A study published Tuesday could offer new clues about a potential cause of long Covid-19 symptoms — and possible avenues for treatment.

The small, 17-person study, led by researchers from Massachusetts General Hospital and the National Institutes of Health, examined the many symptoms behind long Covid and found they may, in part, be driven by long-term nerve damage.

Anne Louise Oaklander, associate professor of neurology at Harvard University, led the study, which lasted from 2020 to 2021. She cautioned, however, that these are “preliminary results” from a very small and “biased data set,” since the patients her team studied were already believed to have a neurological condition by their doctors.

Feb. 28, 202203:28

Nevertheless, the study’s findings could get researchers a small step closer to understanding what causes long Covid, a term the World Health Organization said “refers collectively to the constellation of long-term symptoms that some people experience after they have had Covid-19.”

Evaluations of the 17 patients studied found evidence of peripheral neuropathy in 59 percent of them, or 10 people. A neurological disorder, peripheral neuropathy is a general term for damage to the nerves that connect the brain to the outside world. Common symptoms include weakness, fatigue sensory changes and pain in the hands and feet.

“What we asked is, could some of what’s going on with long-haul Covid actually reflect an undiagnosed peripheral neuropathy?” Oaklander said. Her results, she continued, indicated that small-fiber neuropathy, meaning damage done to peripheral nerve fibers, was the most common form.

“That’s really point one: We found a real objective medical problem in over half of these patients,” she said, adding that there was no correlation between how severe or mild the Covid case was and the type of nerve damage.

Finding that possible link between many common long Covid symptoms — difficulty getting through normal activities, faintness, rapid heart rate, shortness of breath, cognitive difficulties, chronic pain, sensory abnormalities and muscle weakness — could be a small step toward finding treatment options.

Peripheral neuropathy fits firmly within an established medical framework as a diagnosis one can receive from a doctor and for which there are some treatment options. But long Covid is still mysterious, and the medical understanding of it continues to evolve. As of now, it can’t be technically diagnosed.

Oaklander said she hopes the new study improves experts’ picture of long Covid.

“To me the next question is, how common is this? Is this a big deal that is a complete breakthrough, or is this going to end up affecting 1 percent of patients?” she said. “I cannot give you one answer either way.”

Dr. Fernando Carnavali, who leads the Center for Post-Covid Care at Mount Sinai Hospital in New York City, said he sees the study as one small piece of the immense amount of research being done to find answers for long Covid patients.

He was concerned, however, that the study could give a false sense of hope. While there may be a neurological link for some of the people in the study, he said, it likely will not be a diagnosis that fits others.

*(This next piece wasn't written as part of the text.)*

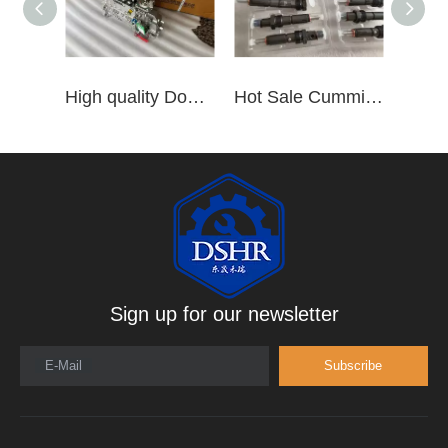
High quality Dongfeng Cummins 6CT ISLe QSL8.9 series fuel pump assembly for construction machinery trucks excavators stackers marine mining machines pumps etc
Hot Sale Cummins Diesel Engine Parts ISL Injector 5367851 3975929 5523776 3283160 5264744 4948364
Sign up for our newsletter
E-Mail
Subscribe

Many of the 100 long-haul Covid patients he has seen, Carnavali noted, had already visited two to three neurologists before they came to see him.

Considering many are “desperate” for an answer, he said, it’s best to be careful about drawing any strong conclusions.

“We need to have more information before we feel confident sharing something like this with patients, just to be sure that we are not exerting them more than they can handle,” he said. “We know that these people cannot really exert themselves, neither cognitively nor physically or emotionally, so you have got to be careful.”

Oaklander also encouraged caution, noting that she and other researchers had only “proposed an association” between small-fiber neuropathy and Covid, which does not mean causality.

“Certainly that’s what we think, but it’s very hard to prove 100 percent,” she said. “You’d have to do much more rigorous experiments, which is what we want to do.”